The task: Transcribe every entry word for word, but drop the pictures.

========

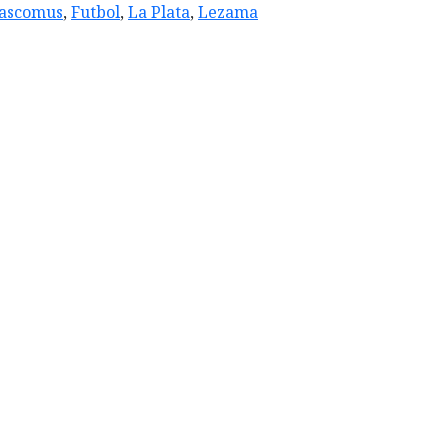
ascomus
,
Futbol
,
La Plata
,
Lezama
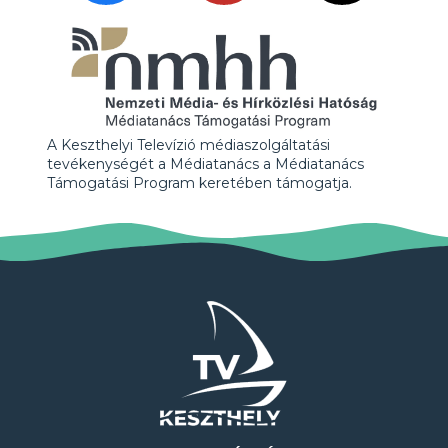
A Keszthelyi Televízió médiaszolgáltatási
tevékenységét a Médiatanács a Médiatanács
Támogatási Program keretében támogatja.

========

Solution to this exercise:
ascomus
,
Futbol
,
La Plata
,
Lezama
A Keszthelyi Televízió médiaszolgáltatási
tevékenységét a Médiatanács a Médiatanács
Támogatási Program keretében támogatja.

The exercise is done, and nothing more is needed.